Das habe ich bereits vorgeschlagen, als ich die drei sprachlichen Ebenen von Bühler vorstellte die von Popper um eine vierte ergänzt wurden. Es existieren noch andere Einteilungen. Diese befinden sich jedoch alle auf einer Ebene, so dass sie mit der von mir genannten Einteilung übereinstimmen.
In dieser Kategorisierung halte ich die Ebenen 3 und 4 ohne Bewusstsein für Undenkbar.
Die Ebenen 1 und 2 sind auch ohne Bewusstsein möglich. Teilweise können sie sich Evolutionär aber nur mit Bewusstsein entwickeln. Das ist dann der Fall, wenn etwa auf Ebene 2, der Signalfunktion der Sprache, ein bestimmter emutionaler Zustand, etwa Angst ausgelöst werden soll. Dazu ist zwar kein Bewusstsein erforderlich, wie bereits Experimentell durch einen Hund mit entfernter Großhirnrinde gezeigt wurde (!), aber es muss einen Zweck haben, d.h. es muss etwas beim Empfänger eine Emution auslösen und das kann es nur wenn die Evolution bereits Bewusstsein hervorgebracht hat.
Rolf Köhne schrieb:
Sprache befördert die Theoriebildung enorm - und sie verkürzt den Lernprozess bei der Entstehung des Bewusstseins heranwachsender Menschen.

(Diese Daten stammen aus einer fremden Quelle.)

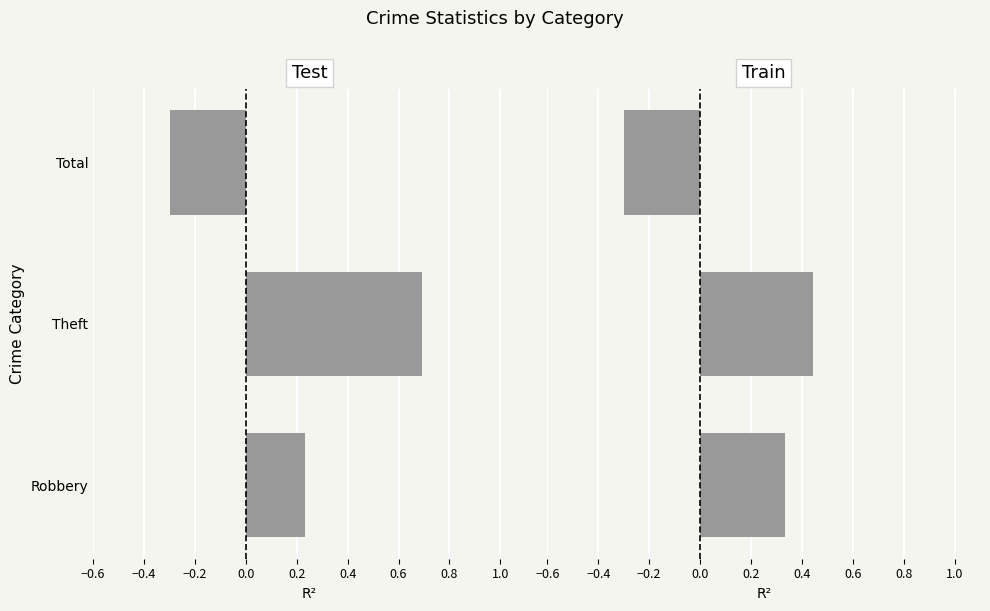

How many categories are shown in the chart?

3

Das Liegt daran dass man sich die Objekte über die man nachdenkt nicht immer imaginativ erfassen muss, das heißt man muss sie sich nicht immer vorstellen. Man behällt nur die Abstrakten Wörter im Gedächnis. Über den Sinn der Wörter kann man sich dann anschließen noch klarer werden.

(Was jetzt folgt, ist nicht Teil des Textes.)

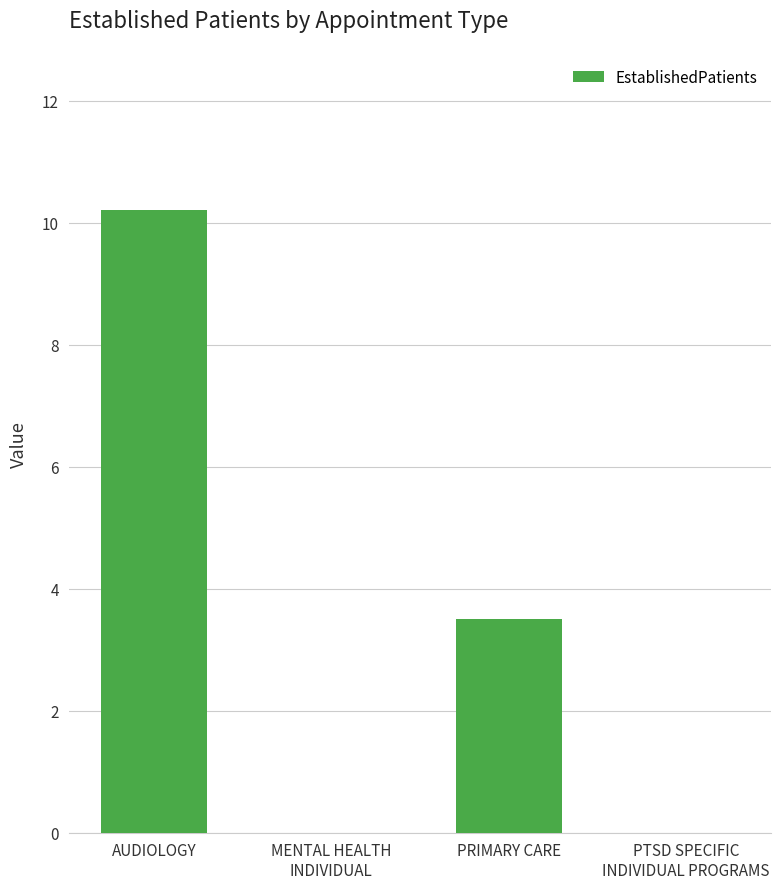

Where is the data nearest to the value 5?

PRIMARY CARE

Das bringt einen Enormen vorteil. Ich denke aber dass auch schon ohne Sprachapperat, zumindest Gedanklich Ebene 3 erreicht werden kann. Ich habe auch schon versucht, nichtverbal auf Ebene 3 zu denken. Dazu muss man sich die Wahr-Falsch-Aussagen, die man macht nur Bildlich vorstellen. Die argumentative Ebene scheint aber nichtverbal unerreichbar. Dennoch ist gerade die argumentative Ebene gerade bei mathematischem Denken teilweise hochgradig nichtverbal.